> Your assignment: Output every record below precisely as it is written.

> Dataset extract:

+++

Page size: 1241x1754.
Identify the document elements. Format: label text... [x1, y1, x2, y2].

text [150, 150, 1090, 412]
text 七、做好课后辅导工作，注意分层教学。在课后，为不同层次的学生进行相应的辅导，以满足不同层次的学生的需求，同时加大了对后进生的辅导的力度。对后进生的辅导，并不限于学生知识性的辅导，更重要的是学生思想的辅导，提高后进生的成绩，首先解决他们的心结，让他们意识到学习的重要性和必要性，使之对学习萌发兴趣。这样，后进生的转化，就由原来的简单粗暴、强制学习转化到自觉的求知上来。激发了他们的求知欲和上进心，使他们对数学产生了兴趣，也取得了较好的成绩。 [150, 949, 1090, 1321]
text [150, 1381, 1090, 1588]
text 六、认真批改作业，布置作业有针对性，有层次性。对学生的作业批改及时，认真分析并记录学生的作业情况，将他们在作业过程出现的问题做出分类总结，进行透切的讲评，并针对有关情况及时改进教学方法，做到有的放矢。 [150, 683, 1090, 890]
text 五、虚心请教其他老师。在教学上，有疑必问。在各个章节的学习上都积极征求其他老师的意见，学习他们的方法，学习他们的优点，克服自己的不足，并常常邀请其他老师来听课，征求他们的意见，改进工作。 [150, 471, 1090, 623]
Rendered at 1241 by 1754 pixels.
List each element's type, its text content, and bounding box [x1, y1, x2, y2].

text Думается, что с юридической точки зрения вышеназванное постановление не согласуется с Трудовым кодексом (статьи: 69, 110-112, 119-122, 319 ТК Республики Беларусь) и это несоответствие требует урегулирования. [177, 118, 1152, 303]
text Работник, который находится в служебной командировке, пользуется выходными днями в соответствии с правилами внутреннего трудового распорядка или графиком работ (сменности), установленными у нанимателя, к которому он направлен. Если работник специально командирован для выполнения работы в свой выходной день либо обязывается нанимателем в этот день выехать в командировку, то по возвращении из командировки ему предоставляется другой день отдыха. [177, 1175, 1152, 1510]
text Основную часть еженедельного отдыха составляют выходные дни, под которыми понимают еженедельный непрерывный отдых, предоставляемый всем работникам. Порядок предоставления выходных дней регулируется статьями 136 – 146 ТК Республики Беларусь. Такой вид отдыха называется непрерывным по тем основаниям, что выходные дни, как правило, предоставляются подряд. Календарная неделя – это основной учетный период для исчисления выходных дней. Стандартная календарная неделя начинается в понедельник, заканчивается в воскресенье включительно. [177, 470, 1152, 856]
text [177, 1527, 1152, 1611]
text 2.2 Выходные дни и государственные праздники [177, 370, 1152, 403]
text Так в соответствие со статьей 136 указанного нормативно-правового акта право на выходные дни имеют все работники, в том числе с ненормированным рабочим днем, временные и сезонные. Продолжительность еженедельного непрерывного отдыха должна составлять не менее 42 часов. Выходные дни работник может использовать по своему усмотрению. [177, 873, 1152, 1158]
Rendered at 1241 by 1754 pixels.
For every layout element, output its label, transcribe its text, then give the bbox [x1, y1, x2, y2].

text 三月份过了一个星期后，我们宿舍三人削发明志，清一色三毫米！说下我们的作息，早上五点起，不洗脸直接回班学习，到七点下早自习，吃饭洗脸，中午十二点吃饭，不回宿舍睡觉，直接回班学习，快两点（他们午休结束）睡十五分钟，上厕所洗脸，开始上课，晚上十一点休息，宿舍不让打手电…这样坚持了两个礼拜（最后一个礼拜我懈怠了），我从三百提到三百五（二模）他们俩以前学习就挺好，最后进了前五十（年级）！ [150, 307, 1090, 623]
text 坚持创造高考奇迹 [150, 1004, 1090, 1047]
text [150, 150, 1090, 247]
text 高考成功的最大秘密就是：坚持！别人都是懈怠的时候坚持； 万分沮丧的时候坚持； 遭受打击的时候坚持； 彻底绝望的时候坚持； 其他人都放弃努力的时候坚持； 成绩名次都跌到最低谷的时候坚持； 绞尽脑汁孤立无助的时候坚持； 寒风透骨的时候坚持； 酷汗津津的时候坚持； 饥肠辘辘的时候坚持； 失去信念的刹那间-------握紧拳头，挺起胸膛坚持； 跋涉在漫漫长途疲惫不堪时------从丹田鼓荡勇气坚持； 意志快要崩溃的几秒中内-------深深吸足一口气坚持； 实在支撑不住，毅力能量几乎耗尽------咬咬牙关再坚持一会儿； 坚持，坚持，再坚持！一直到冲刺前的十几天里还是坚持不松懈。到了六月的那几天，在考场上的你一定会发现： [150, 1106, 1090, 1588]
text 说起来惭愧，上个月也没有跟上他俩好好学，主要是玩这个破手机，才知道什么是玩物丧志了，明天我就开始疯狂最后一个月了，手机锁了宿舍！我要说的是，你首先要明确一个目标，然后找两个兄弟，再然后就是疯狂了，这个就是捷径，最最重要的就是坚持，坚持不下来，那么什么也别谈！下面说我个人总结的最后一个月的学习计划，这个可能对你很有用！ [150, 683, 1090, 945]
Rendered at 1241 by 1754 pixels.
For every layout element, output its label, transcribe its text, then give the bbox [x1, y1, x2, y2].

+++

> Answer to the exercise:
Page size: 1241x1754.
Identify the document elements. Format: label text... [x1, y1, x2, y2].

text [150, 150, 1090, 412]
text 七、做好课后辅导工作，注意分层教学。在课后，为不同层次的学生进行相应的辅导，以满足不同层次的学生的需求，同时加大了对后进生的辅导的力度。对后进生的辅导，并不限于学生知识性的辅导，更重要的是学生思想的辅导，提高后进生的成绩，首先解决他们的心结，让他们意识到学习的重要性和必要性，使之对学习萌发兴趣。这样，后进生的转化，就由原来的简单粗暴、强制学习转化到自觉的求知上来。激发了他们的求知欲和上进心，使他们对数学产生了兴趣，也取得了较好的成绩。 [150, 949, 1090, 1321]
text [150, 1381, 1090, 1588]
text 六、认真批改作业，布置作业有针对性，有层次性。对学生的作业批改及时，认真分析并记录学生的作业情况，将他们在作业过程出现的问题做出分类总结，进行透切的讲评，并针对有关情况及时改进教学方法，做到有的放矢。 [150, 683, 1090, 890]
text 五、虚心请教其他老师。在教学上，有疑必问。在各个章节的学习上都积极征求其他老师的意见，学习他们的方法，学习他们的优点，克服自己的不足，并常常邀请其他老师来听课，征求他们的意见，改进工作。 [150, 471, 1090, 623]
Rendered at 1241 by 1754 pixels.
List each element's type, its text content, and bounding box [x1, y1, x2, y2].

text Думается, что с юридической точки зрения вышеназванное постановление не согласуется с Трудовым кодексом (статьи: 69, 110-112, 119-122, 319 ТК Республики Беларусь) и это несоответствие требует урегулирования. [177, 118, 1152, 303]
text Работник, который находится в служебной командировке, пользуется выходными днями в соответствии с правилами внутреннего трудового распорядка или графиком работ (сменности), установленными у нанимателя, к которому он направлен. Если работник специально командирован для выполнения работы в свой выходной день либо обязывается нанимателем в этот день выехать в командировку, то по возвращении из командировки ему предоставляется другой день отдыха. [177, 1175, 1152, 1510]
text Основную часть еженедельного отдыха составляют выходные дни, под которыми понимают еженедельный непрерывный отдых, предоставляемый всем работникам. Порядок предоставления выходных дней регулируется статьями 136 – 146 ТК Республики Беларусь. Такой вид отдыха называется непрерывным по тем основаниям, что выходные дни, как правило, предоставляются подряд. Календарная неделя – это основной учетный период для исчисления выходных дней. Стандартная календарная неделя начинается в понедельник, заканчивается в воскресенье включительно. [177, 470, 1152, 856]
text [177, 1527, 1152, 1611]
text 2.2 Выходные дни и государственные праздники [177, 370, 1152, 403]
text Так в соответствие со статьей 136 указанного нормативно-правового акта право на выходные дни имеют все работники, в том числе с ненормированным рабочим днем, временные и сезонные. Продолжительность еженедельного непрерывного отдыха должна составлять не менее 42 часов. Выходные дни работник может использовать по своему усмотрению. [177, 873, 1152, 1158]
Rendered at 1241 by 1754 pixels.
For every layout element, output its label, transcribe its text, then give the bbox [x1, y1, x2, y2].

text 三月份过了一个星期后，我们宿舍三人削发明志，清一色三毫米！说下我们的作息，早上五点起，不洗脸直接回班学习，到七点下早自习，吃饭洗脸，中午十二点吃饭，不回宿舍睡觉，直接回班学习，快两点（他们午休结束）睡十五分钟，上厕所洗脸，开始上课，晚上十一点休息，宿舍不让打手电…这样坚持了两个礼拜（最后一个礼拜我懈怠了），我从三百提到三百五（二模）他们俩以前学习就挺好，最后进了前五十（年级）！ [150, 307, 1090, 623]
text 坚持创造高考奇迹 [150, 1004, 1090, 1047]
text [150, 150, 1090, 247]
text 高考成功的最大秘密就是：坚持！别人都是懈怠的时候坚持； 万分沮丧的时候坚持； 遭受打击的时候坚持； 彻底绝望的时候坚持； 其他人都放弃努力的时候坚持； 成绩名次都跌到最低谷的时候坚持； 绞尽脑汁孤立无助的时候坚持； 寒风透骨的时候坚持； 酷汗津津的时候坚持； 饥肠辘辘的时候坚持； 失去信念的刹那间-------握紧拳头，挺起胸膛坚持； 跋涉在漫漫长途疲惫不堪时------从丹田鼓荡勇气坚持； 意志快要崩溃的几秒中内-------深深吸足一口气坚持； 实在支撑不住，毅力能量几乎耗尽------咬咬牙关再坚持一会儿； 坚持，坚持，再坚持！一直到冲刺前的十几天里还是坚持不松懈。到了六月的那几天，在考场上的你一定会发现： [150, 1106, 1090, 1588]
text 说起来惭愧，上个月也没有跟上他俩好好学，主要是玩这个破手机，才知道什么是玩物丧志了，明天我就开始疯狂最后一个月了，手机锁了宿舍！我要说的是，你首先要明确一个目标，然后找两个兄弟，再然后就是疯狂了，这个就是捷径，最最重要的就是坚持，坚持不下来，那么什么也别谈！下面说我个人总结的最后一个月的学习计划，这个可能对你很有用！ [150, 683, 1090, 945]
Rendered at 1241 by 1754 pixels.
For every layout element, output its label, transcribe its text, then give the bbox [x1, y1, x2, y2].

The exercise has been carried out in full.